Nielsen has announced a new ratings system that takes into account tweets about a show as well as the audience exposed to those tweets. As Scandal fans already know, the second-screen experience has become an essential part of viewing some television shows, and Twitter is trying to make the platform appealing to media partners as a possible way of increasing revenue.
The way the system works is that a tweet that appears in a user's feed is known as an impression, so while a relatively small amount of the viewership is actively tweeting about a television show, a much larger audience is seeing the chatter. For example, via the Los Angeles Times, a show like The Voice has an online audience 50 times greater than the number of people actually tweeting. Nielsen "also has identified 35,000 Twitter accounts, created by networks, actors, athletes, professional sports teams and others associated with TV programming."

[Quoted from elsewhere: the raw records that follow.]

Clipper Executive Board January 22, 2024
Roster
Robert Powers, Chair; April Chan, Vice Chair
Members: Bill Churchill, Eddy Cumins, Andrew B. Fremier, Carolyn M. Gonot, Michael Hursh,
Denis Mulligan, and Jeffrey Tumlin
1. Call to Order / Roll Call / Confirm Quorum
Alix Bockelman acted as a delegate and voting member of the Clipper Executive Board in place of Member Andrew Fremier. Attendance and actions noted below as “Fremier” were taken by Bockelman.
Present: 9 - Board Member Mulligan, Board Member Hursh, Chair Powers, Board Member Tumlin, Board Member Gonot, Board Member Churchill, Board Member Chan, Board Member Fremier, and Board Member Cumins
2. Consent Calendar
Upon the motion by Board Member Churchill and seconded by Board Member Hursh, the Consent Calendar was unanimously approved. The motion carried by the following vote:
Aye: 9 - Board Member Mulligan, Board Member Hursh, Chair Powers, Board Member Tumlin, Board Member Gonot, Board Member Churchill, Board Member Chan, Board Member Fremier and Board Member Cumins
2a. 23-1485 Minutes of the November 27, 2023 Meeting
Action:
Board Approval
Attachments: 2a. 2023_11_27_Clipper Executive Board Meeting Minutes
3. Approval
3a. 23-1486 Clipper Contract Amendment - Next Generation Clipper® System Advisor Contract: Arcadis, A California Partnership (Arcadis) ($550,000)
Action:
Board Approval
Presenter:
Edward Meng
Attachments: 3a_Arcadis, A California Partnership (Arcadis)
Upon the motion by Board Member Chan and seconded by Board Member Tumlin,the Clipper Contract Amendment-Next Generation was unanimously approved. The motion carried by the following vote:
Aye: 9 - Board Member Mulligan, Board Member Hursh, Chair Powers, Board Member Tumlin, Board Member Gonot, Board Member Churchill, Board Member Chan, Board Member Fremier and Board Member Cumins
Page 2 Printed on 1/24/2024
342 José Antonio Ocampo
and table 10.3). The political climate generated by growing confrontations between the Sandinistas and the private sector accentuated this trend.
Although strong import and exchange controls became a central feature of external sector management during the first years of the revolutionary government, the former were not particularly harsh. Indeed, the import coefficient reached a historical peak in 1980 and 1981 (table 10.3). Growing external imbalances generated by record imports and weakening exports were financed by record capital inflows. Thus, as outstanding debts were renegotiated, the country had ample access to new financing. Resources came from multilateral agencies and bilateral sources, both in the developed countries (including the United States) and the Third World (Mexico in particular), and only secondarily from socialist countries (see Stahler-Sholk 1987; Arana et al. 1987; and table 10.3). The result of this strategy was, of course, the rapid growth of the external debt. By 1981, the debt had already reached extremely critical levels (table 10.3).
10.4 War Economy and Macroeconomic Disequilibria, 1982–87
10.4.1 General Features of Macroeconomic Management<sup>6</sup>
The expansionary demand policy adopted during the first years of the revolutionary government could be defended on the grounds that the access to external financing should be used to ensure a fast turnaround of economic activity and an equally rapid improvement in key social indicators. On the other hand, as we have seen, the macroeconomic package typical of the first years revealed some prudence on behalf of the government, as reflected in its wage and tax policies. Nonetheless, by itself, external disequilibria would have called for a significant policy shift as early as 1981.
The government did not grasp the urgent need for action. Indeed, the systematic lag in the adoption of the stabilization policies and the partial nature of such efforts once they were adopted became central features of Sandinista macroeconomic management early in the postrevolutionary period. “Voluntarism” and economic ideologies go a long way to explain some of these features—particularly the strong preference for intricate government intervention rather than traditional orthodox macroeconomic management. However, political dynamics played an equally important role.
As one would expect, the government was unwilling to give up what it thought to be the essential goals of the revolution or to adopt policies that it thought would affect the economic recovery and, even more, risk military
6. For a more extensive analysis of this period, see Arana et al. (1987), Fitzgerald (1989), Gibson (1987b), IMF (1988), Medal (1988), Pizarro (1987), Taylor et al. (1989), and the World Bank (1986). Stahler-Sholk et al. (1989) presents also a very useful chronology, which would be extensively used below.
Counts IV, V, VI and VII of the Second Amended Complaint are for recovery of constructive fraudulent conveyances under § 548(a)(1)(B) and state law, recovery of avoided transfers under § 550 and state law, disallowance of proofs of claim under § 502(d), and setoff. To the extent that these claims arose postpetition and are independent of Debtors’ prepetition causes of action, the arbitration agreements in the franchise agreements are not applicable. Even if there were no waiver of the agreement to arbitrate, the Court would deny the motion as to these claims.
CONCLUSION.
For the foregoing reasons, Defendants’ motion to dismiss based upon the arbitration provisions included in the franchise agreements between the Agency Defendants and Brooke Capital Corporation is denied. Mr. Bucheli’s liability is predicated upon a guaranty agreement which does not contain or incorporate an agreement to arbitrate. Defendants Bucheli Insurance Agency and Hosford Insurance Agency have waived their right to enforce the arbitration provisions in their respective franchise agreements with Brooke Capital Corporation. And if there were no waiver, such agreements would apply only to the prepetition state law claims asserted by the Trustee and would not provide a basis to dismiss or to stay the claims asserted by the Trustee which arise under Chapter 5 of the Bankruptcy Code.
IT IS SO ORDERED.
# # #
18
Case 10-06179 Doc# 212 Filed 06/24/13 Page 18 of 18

Online interaction with media is fast becoming a metric of success in various parts of the entertainment industry. At the beginning of the year, Billboard began counting YouTube views in its chart calculations, propelling one-hit wonder Baauer's "Harlem Shake" to the top position. Additionally, Nielsen itself also started counting online television views as well a few months ago.
Though Nielsen's new system is a separate metric from its main TV ratings system, it's still another way for networks and their advertisers to judge the reach of their message. It's possible that in the face of th DVR, social media is making TV appointment viewing again. It's unclear if that trend will carry over to a more asynchronous viewing event like filmgoing, but hopefully not.